You see, yes, petroleum is remade at extremely slow rates, oil starting to be made millions of years ago, so the relative amount developed compared to the amount used is not sustainable.
Better to know what you're talking about than making broad, sweeping statements that don't hold water, let alone oil.
https://money.cnn.com/2016/07/05/investing/us-untapped-oil/index.html : "All told, the world has 2.1 trillion barrels of
untapped oil, or 70 times the current global annual
production rate, Rystad estimates. ... That's a big deal given the fact global
oil demand continues to grow, even in today's sluggish economy."
That quoted 2.1T barrels is just what we know about. As Mark Twain once said, "It ain't what you don't know that gets you into trouble; it's what you know for sure that just ain't so."
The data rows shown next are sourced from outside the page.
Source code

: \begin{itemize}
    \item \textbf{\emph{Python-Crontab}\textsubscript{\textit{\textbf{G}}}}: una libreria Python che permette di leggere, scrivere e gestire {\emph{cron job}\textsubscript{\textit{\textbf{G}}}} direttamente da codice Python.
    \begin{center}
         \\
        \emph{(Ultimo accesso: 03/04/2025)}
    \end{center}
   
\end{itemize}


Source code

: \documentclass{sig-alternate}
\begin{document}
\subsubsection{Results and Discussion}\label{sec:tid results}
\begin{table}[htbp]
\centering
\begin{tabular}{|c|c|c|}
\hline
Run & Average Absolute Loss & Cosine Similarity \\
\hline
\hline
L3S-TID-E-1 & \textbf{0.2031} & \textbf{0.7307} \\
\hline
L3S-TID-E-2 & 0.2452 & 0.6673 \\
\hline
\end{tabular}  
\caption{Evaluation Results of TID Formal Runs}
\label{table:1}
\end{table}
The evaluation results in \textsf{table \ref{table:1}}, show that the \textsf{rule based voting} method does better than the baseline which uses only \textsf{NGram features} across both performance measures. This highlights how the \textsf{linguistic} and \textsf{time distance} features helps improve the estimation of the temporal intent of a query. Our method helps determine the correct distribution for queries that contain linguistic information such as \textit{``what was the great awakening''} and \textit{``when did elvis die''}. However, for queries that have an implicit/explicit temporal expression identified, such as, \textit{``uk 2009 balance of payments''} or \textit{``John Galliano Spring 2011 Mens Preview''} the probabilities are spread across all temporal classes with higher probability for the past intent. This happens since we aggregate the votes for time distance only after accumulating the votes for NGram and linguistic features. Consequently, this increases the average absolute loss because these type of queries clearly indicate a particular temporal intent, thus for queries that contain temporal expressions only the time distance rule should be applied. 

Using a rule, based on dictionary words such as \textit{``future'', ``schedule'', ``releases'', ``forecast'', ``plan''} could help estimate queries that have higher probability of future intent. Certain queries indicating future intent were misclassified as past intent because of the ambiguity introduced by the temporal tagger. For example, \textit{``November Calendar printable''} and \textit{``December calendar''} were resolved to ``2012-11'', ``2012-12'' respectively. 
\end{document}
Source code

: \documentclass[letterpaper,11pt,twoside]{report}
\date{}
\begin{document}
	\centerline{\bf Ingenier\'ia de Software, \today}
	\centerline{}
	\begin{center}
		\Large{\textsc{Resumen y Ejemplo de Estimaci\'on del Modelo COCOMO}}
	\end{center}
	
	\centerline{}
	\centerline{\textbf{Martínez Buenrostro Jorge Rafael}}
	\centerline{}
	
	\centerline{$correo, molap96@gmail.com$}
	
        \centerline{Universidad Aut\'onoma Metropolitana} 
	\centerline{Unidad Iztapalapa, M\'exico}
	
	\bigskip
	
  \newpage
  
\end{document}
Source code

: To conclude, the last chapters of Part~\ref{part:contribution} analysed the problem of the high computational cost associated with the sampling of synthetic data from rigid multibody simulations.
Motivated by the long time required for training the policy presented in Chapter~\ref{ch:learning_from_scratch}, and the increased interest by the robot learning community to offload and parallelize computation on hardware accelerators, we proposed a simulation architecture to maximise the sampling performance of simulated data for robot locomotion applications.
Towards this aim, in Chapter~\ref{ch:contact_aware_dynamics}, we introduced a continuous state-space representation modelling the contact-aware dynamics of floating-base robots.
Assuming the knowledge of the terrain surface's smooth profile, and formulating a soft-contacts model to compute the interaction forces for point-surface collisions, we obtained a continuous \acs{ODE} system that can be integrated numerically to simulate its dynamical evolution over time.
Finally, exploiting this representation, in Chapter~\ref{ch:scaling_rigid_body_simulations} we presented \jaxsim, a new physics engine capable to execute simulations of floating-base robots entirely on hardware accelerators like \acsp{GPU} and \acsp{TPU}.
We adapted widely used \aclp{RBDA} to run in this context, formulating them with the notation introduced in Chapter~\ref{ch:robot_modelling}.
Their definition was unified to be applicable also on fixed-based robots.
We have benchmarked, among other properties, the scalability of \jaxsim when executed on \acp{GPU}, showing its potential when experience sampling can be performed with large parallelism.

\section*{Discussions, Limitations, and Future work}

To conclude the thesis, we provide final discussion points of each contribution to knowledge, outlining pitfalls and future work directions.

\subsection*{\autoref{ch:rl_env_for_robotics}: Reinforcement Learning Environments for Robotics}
M. King Hubbert, a Shell Oil geologist who likely never read Twain, predicted in the 50s that we would exhaust our oil reserve by the 70s. He was dead wrong, and he is also dead, period. Yes, oil/nat gas/coal take millions of years to produce, but that does not mean the process has been going on merely millions of years. The Earth is over 4 billion years old. That's 4,000 million years. And, once begun, the process of making continues, unabated for as long as there are living organisms on earth to make the stuff.
Your 8th grade experience notwithstanding, you were duped by an agenda that continues to this day. Teachers are not gods, and most of academia is led by the nose without applying much critical thinking to what they are taught and vomit to you.
The same problem occurred with teaching you about over-population. We do not have an over-population problem, we have a resource [including food and water] distribution problem that is fed mostly by greed. Why aren't we using more agricultural land to actually grow crops [we use about 14% of available land, worldwide, for that purpose]? Why aren't we desalinating ocean water? It's a grammar school tech level. Why haven't we built aqueducts from the confluence of the Mississippi and Missouri Rivers toward the southwest of the U.S. to provide water there, and to lessen the flooding further south? Why am I limited, by law, in my state, to having a fresh water cistern of underground storage of only 2,500 gallons [which I have], when I could triple and quadruple that storage amount, and more? Greed, my friend, is your problem, not over-population. There are resources in abundance available to us, even in a greater population, but politics trumps science.